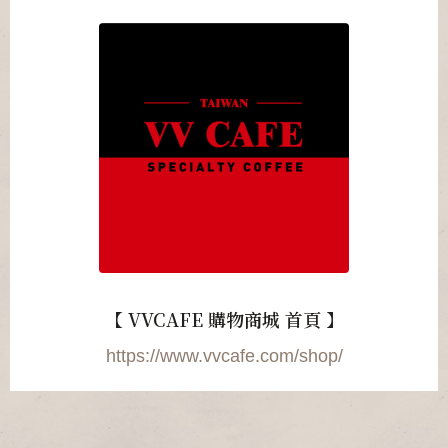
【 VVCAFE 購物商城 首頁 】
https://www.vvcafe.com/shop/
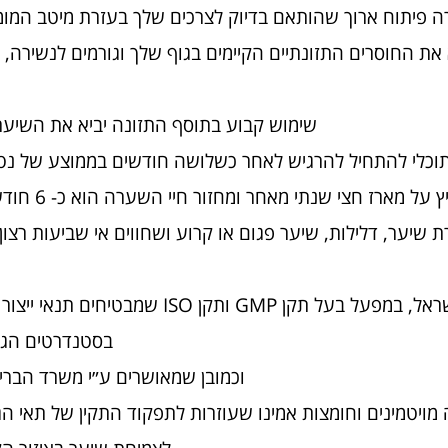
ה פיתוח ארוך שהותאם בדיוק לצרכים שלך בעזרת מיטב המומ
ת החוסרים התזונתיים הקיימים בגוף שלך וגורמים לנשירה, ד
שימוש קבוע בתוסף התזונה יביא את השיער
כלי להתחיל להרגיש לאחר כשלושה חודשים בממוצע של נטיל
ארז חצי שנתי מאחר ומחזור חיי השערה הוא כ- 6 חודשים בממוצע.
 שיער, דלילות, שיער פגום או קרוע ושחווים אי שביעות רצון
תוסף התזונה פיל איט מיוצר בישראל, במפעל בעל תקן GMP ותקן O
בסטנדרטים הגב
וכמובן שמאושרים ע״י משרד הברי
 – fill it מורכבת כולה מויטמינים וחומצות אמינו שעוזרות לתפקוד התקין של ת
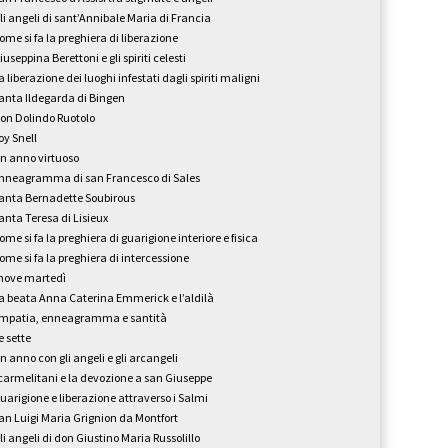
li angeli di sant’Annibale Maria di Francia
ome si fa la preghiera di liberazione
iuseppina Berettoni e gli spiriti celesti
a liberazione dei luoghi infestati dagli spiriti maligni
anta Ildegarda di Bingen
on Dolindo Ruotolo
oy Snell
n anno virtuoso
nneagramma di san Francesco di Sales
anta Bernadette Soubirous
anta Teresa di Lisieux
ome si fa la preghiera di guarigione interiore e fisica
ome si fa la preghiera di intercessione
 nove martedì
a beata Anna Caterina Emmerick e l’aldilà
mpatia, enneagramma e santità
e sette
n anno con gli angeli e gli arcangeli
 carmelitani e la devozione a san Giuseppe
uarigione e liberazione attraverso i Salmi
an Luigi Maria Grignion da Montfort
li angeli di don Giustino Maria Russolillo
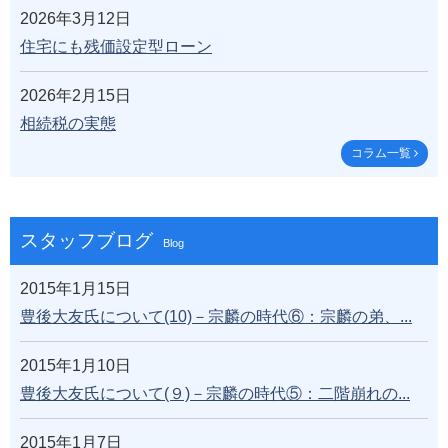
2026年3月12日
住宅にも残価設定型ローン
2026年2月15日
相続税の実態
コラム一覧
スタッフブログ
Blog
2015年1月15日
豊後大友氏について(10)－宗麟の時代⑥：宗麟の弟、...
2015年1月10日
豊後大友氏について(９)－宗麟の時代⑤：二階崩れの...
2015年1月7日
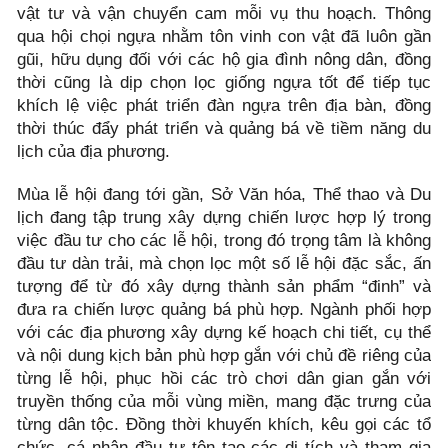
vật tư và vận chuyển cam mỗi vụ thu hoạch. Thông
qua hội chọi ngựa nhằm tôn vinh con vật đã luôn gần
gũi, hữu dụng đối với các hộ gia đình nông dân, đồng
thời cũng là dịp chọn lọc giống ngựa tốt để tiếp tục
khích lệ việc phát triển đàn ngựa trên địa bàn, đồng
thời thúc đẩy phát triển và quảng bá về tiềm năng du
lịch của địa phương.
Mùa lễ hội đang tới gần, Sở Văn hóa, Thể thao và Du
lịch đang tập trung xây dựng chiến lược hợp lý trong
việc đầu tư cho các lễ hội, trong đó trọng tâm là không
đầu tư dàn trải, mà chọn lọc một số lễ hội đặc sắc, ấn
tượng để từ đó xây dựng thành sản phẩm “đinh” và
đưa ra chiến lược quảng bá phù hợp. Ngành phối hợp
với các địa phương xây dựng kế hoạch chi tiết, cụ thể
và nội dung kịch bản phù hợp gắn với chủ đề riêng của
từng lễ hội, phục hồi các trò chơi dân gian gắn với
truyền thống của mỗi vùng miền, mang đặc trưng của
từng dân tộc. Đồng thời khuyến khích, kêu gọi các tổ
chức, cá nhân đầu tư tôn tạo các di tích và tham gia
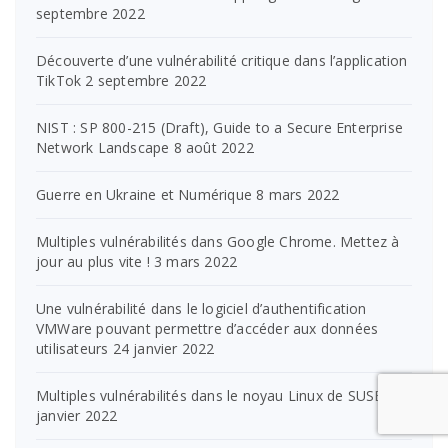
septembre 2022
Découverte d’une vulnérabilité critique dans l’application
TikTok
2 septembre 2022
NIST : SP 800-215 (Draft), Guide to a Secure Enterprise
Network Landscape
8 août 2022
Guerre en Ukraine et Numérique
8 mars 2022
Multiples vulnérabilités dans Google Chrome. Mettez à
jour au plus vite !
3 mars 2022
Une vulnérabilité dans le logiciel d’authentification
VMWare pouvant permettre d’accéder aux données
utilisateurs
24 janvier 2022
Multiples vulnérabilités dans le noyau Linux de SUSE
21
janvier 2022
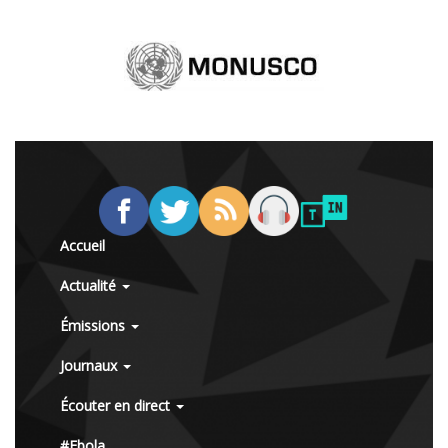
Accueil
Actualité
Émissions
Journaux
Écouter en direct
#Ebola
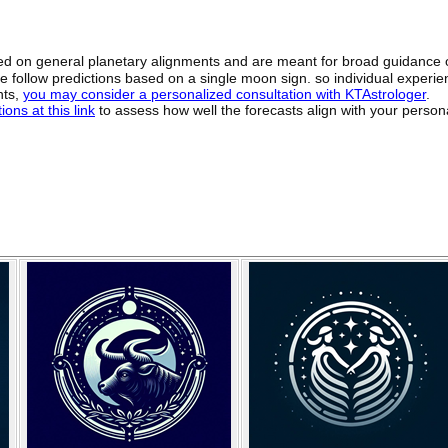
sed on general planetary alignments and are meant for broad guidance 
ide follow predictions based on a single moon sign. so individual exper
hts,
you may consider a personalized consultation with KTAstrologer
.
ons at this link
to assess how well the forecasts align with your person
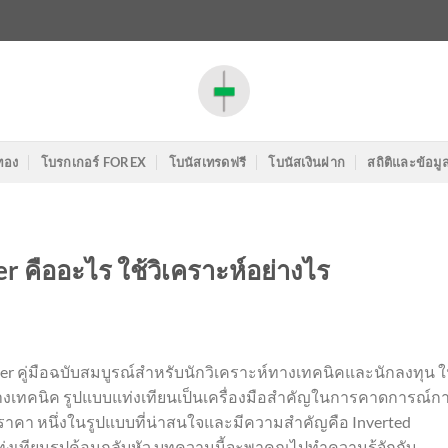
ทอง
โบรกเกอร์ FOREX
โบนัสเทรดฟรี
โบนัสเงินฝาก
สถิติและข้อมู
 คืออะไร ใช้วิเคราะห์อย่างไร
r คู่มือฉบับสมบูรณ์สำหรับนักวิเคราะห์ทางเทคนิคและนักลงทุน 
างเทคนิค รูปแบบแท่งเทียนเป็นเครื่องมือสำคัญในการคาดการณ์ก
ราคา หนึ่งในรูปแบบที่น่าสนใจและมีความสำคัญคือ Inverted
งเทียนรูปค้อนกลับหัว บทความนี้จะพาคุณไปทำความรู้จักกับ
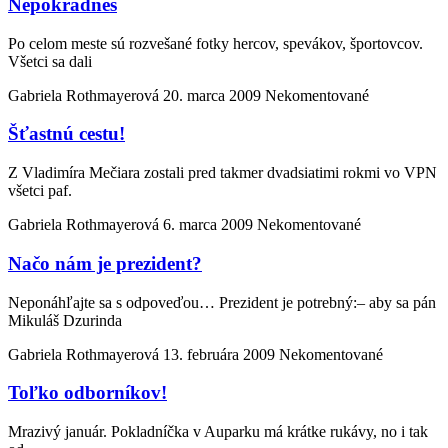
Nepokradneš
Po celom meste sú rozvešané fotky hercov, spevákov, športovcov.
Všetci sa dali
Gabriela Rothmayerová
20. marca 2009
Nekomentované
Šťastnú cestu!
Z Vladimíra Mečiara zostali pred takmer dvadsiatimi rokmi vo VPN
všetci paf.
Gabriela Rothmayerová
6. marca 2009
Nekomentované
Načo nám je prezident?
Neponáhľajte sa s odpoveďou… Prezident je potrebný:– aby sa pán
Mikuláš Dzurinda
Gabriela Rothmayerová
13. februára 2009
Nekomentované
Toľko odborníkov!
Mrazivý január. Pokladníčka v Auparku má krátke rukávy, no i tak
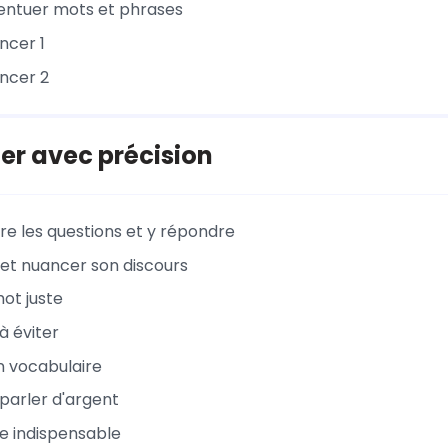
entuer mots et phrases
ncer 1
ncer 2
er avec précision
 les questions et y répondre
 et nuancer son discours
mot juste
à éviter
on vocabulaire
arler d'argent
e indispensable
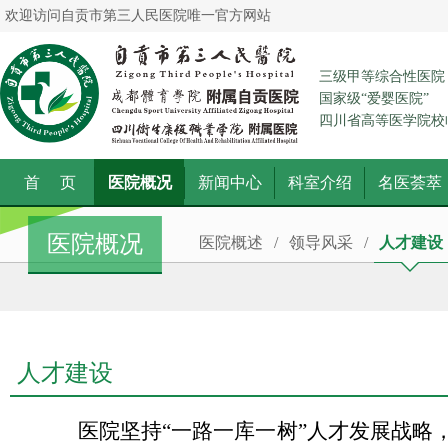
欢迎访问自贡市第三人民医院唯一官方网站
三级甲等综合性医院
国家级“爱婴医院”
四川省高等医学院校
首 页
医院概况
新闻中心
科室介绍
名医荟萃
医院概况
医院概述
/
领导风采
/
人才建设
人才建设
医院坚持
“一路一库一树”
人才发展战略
--- --- ---
#### Work instructions:
Select every line of the records that contains the string "thời", treating uppercase and lowercase letters as distinct.

#### Solution to this task:
thời cũng là dịp chọn lọc giống ngựa tốt để tiếp tục
thời thúc đẩy phát triển và quảng bá về tiềm năng du
từng dân tộc. Đồng thời khuyến khích, kêu gọi các tổ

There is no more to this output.